L'idée est donc d'éviter les contaminations par des moyens déjà connus et renforcés - comme la fermeture des écoles et des commerces non essentiels ou la limitation des contacts sociaux - mais aussi de traquer le coronavirus en repérant les foyers épidémiques, en isolant les personnes contaminées, tout en remontant la chaîne de contamination des cas contacts. Cela a été fait dans les pays asiatiques, tels que la Corée du Sud, qui a employé des méthodes très intrusives pour retrouver les personnes potentiellement contaminées.

Les zones vertes, débarrassées du Covid

La proposition allemande recommande ensuite de se focaliser sur les indicateurs au niveau local. "Lorsque l'incidence de l'infection dans une zone tombe à zéro, la région doit ainsi être déclarée zone verte", explique The Lancet. Des restrictions de déplacement entre des régions vertes et non-vertes devront ensuite être imposées, ainsi que d'importants "protocoles de test, de traçage et d'isolement", afin de ne pas recontaminer une zone.

Il s'agit, en soi, de mesures déjà connues et utilisées. Dans un avis daté du 13 janvier, le Conseil Scientifique français recommande ainsi "la mise en place d'une limitation des déplacements inter-régionaux". L'idée dans le protocole allemand est d'offrir avec cette "zone verte" une perspective de fin d'épidémie à la population, si elle contribue correctement à la première phase.

"Le message se concentrerait moins sur les résultats de tests positifs, les hospitalisations et les décès", explique The Lancet. "Le soutien du public sera construit sur des objectifs plus larges du bien-être de la société, du retour au travail et de la restauration des libertés publiques."

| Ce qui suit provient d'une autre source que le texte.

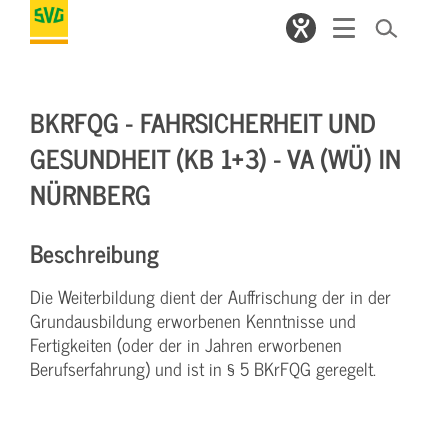
BKRFQG - FAHRSICHERHEIT UND
GESUNDHEIT (KB 1+3) - VA (WÜ) IN
NÜRNBERG
Beschreibung
Die Weiterbildung dient der Auffrischung der in der
Grundausbildung erworbenen Kenntnisse und
Fertigkeiten (oder der in Jahren erworbenen
Berufserfahrung) und ist in § 5 BKrFQG geregelt.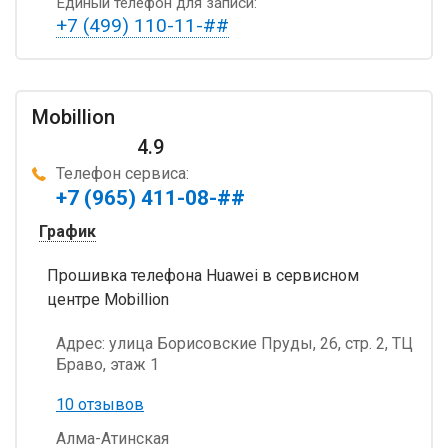
Единый телефон для записи:
+7 (499) 110-11-##
Mobillion
4.9
Телефон сервиса:
+7 (965) 411-08-##
График
Прошивка телефона Huawei в сервисном
центре Mobillion
Адрес:
улица Борисовские Пруды, 26, стр. 2, ТЦ
Браво, этаж 1
10 отзывов
Алма-Атинская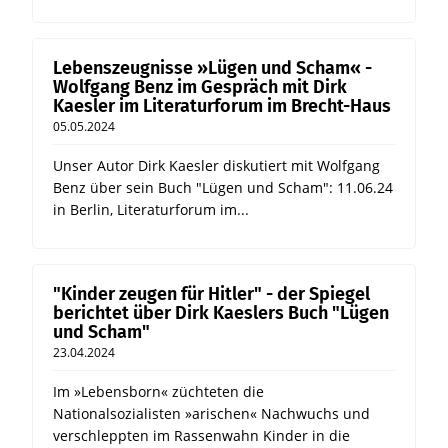
Lebenszeugnisse »Lügen und Scham« -
Wolfgang Benz im Gespräch mit Dirk
Kaesler im Literaturforum im Brecht-Haus
05.05.2024
Unser Autor Dirk Kaesler diskutiert mit Wolfgang
Benz über sein Buch "Lügen und Scham": 11.06.24
in Berlin, Literaturforum im...
"Kinder zeugen für Hitler" - der Spiegel
berichtet über Dirk Kaeslers Buch "Lügen
und Scham"
23.04.2024
Im »Lebensborn« züchteten die
Nationalsozialisten »arischen« Nachwuchs und
verschleppten im Rassenwahn Kinder in die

"On a du mal à imaginer que ce genre de stratégie serait faisable, acceptable"

Ce plan paraît clair et efficace ainsi décrit, mais plusieurs scientifiques remettent déjà en cause ce cheminement, qui n'est pas assuré de fonctionner une fois mis en place. La question se pose par exemple du temps nécessaire - deux, trois, six semaines? - pour que les restrictions fassent drastiquement baisser le nombre de contaminations, et ce alors que le variant britannique, plus contagieux, court en Europe.

"Lorsque l'on voit déjà les dégâts causés par les restrictions qui ont été imposées aux Français depuis de nombreux mois, on a du mal à imaginer que ce genre de stratégie serait faisable, acceptable, et n'aurait pas des conséquences extrêmement dures pour des millions de gens", pointait du doigt sur BFMTV jeudi, Daniel Levy-Bruhl, épidémiologiste à Santé Publique France.
Des États sont toutefois cités en exemples pour avoir mis en place et réussi cette stratégie, comme Taiwan ou encore l'Australie. Mais "quand on est une île c'est plus facile", note Daniel Levy-Bruhl. "Si un seul pays se lançait dans une telle stratégie, peut-être que pendant quelques semaines il respirerait, mais si les autres pays autour continuent de laisser circuler le virus, il serait vite recontaminé."

La chancelière allemande Angela Merkel ne semble pas pour le moment adhérer assez à cette stratégie pour la mettre en place. En France, la piste étudiée actuellement, selon des informations de BFMTV, est celle d'un reconfinement hybride avec par exemple l'allongement des vacances de février, et des jauges restreintes dans les commerces non-essentiels.